We saw dramatic evidence of this during this opening race of the season – Max Verstappen trying in vain to get past the Haas of Magnussen, Daniel Ricciardo trying to get past Vettel, and towards the end, Hamilton also trying – and giving up – to get past the Ferrari man and ultimate race winner.
Surely there is a way of limiting the ‘dirty air’ effect that causes the processions we are so used to seeing now and are the cause of so-called ‘boring’ races. Current aerodynamic regulations / freedoms encourage a search for peak downforce in the interests of ultimate lap time, but inhibit the thing we want most – wheel-to-wheel racing. Come on Ross Brawn, give us something better for next year please.
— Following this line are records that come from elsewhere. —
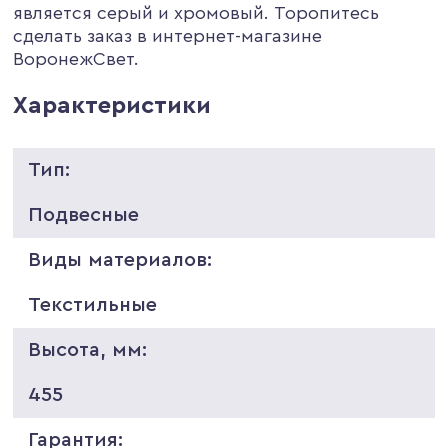
является серый и хромовый. Торопитесь
сделать заказ в интернет-магазине
ВоронежСвет.
Характеристики
Тип:
Подвесные
Виды материалов:
Текстильные
Высота, мм:
455
Гарантия:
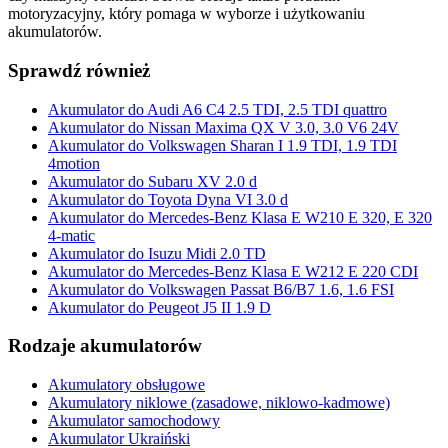
motoryzacyjny, który pomaga w wyborze i użytkowaniu
akumulatorów.
Sprawdź również
Akumulator do Audi A6 C4 2.5 TDI, 2.5 TDI quattro
Akumulator do Nissan Maxima QX V 3.0, 3.0 V6 24V
Akumulator do Volkswagen Sharan I 1.9 TDI, 1.9 TDI
4motion
Akumulator do Subaru XV 2.0 d
Akumulator do Toyota Dyna VI 3.0 d
Akumulator do Mercedes-Benz Klasa E W210 E 320, E 320
4-matic
Akumulator do Isuzu Midi 2.0 TD
Akumulator do Mercedes-Benz Klasa E W212 E 220 CDI
Akumulator do Volkswagen Passat B6/B7 1.6, 1.6 FSI
Akumulator do Peugeot J5 II 1.9 D
Rodzaje akumulatorów
Akumulatory obsługowe
Akumulatory niklowe (zasadowe, niklowo-kadmowe)
Akumulator samochodowy
Akumulator Ukraiński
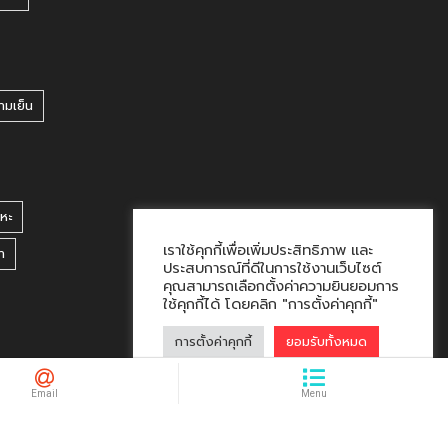
ามเย็น
หะ
เราใช้คุกกี้เพื่อเพิ่มประสิทธิภาพ และ
า
ประสบการณ์ที่ดีในการใช้งานเว็บไซต์
คุณสามารถเลือกตั้งค่าความยินยอมการ
ใช้คุกกี้ได้ โดยคลิก "การตั้งค่าคุกกี้"
การตั้งค่าคุกกี้
ยอมรับทั้งหมด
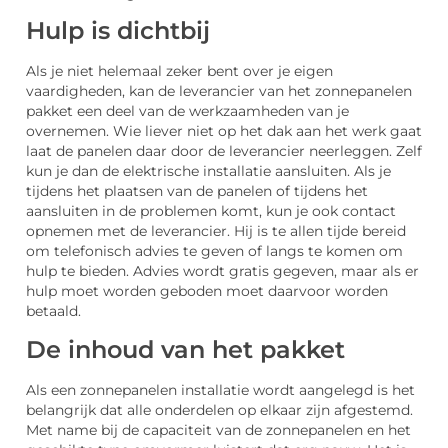
Hulp is dichtbij
Als je niet helemaal zeker bent over je eigen
vaardigheden, kan de leverancier van het zonnepanelen
pakket een deel van de werkzaamheden van je
overnemen. Wie liever niet op het dak aan het werk gaat
laat de panelen daar door de leverancier neerleggen. Zelf
kun je dan de elektrische installatie aansluiten. Als je
tijdens het plaatsen van de panelen of tijdens het
aansluiten in de problemen komt, kun je ook contact
opnemen met de leverancier. Hij is te allen tijde bereid
om telefonisch advies te geven of langs te komen om
hulp te bieden. Advies wordt gratis gegeven, maar als er
hulp moet worden geboden moet daarvoor worden
betaald.
De inhoud van het pakket
Als een zonnepanelen installatie wordt aangelegd is het
belangrijk dat alle onderdelen op elkaar zijn afgestemd.
Met name bij de capaciteit van de zonnepanelen en het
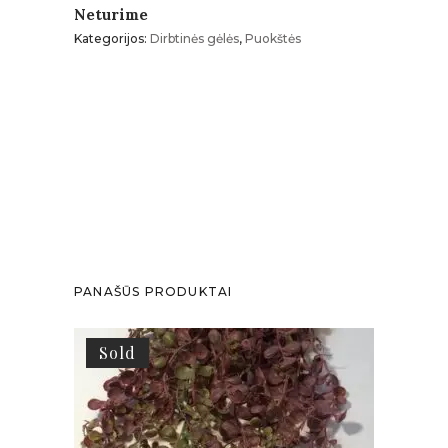
Neturime
Kategorijos:
Dirbtinės gėlės
,
Puokštės
PANAŠŪS PRODUKTAI
Sold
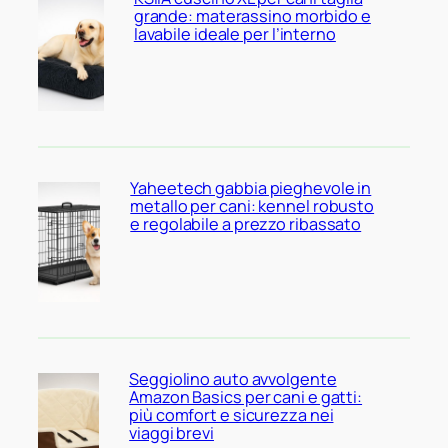
grande: materassino morbido e
lavabile ideale per l’interno
Yaheetech gabbia pieghevole in
metallo per cani: kennel robusto
e regolabile a prezzo ribassato
Seggiolino auto avvolgente
Amazon Basics per cani e gatti:
più comfort e sicurezza nei
viaggi brevi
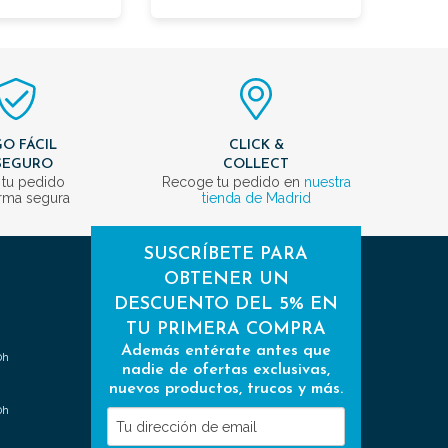
O FÁCIL
CLICK &
SEGURO
COLLECT
 tu pedido
Recoge tu pedido en
nuestra
rma segura
tienda de Madrid
SUSCRÍBETE PARA
OBTENER UN
DESCUENTO DEL 5% EN
TU PRIMERA COMPRA
Además entérate antes que
0h
nadie de ofertas exclusivas,
nuevos productos, trucos y más.
0h
Tu
dirección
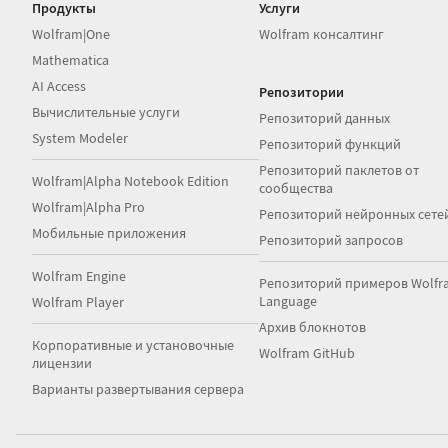
Продукты
Услуги
Wolfram|One
Wolfram консалтинг
Mathematica
AI Access
Репозитории
Вычислительные услуги
Репозиторий данных
System Modeler
Репозиторий функций
Репозиторий паклетов от
Wolfram|Alpha Notebook Edition
сообщества
Wolfram|Alpha Pro
Репозиторий нейронных сете
Мобильные приложения
Репозиторий запросов
Wolfram Engine
Репозиторий примеров Wolfr
Language
Wolfram Player
Архив блокнотов
Корпоративные и установочные
Wolfram GitHub
лицензии
Варианты развертывания сервера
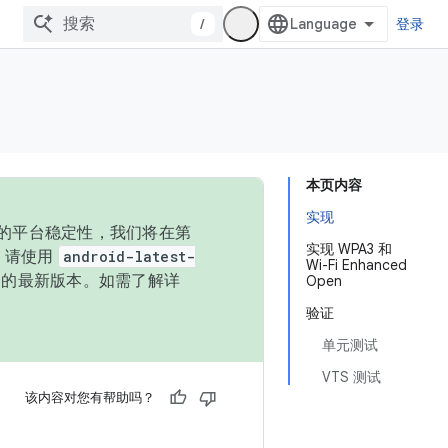
/
登录
本页内容
实现
统的平台稳定性，我们将在第
实现 WPA3 和
码，请使用
android-latest-
Wi-Fi Enhanced
P 的最新版本。如需了解详
Open
验证
单元测试
VTS 测试
该内容对您有帮助吗？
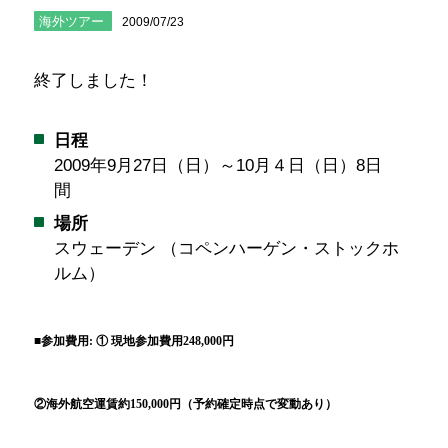
海外ツアー
2009/07/23
終了しました！
日程
2009年9月27日（日）～10月４日（日）8日
間
場所
スウェーデン （コペンハーゲン・ストックホ
ルム）
■参加費用
: ① 現地参加費用248,000円
②海外航空運賃約150,000円（予約確定時点で変動あり）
The title is up for grabs - again
Last year, Mercedes had clearly the quicker car in qualifying, but Ferrari were closer, if not quicker, in race trim on some circuits. This year, little, it would appear, has changed. I suspect on raw pace the Mercedes is still about three-tenths quicker than the Ferrari, but whether they can maintain that pace over a race distance depends on tyre wear, and will be circuit-dependent.
On the other had the fastest lap of the race was set by Daniel Ricciardo’s Red Bull, and at some stages of the race, it looked like they were a match for the Ferraris when on the same tyre. We could well see 6 different drivers winning races this year. And that’s very good news indeed.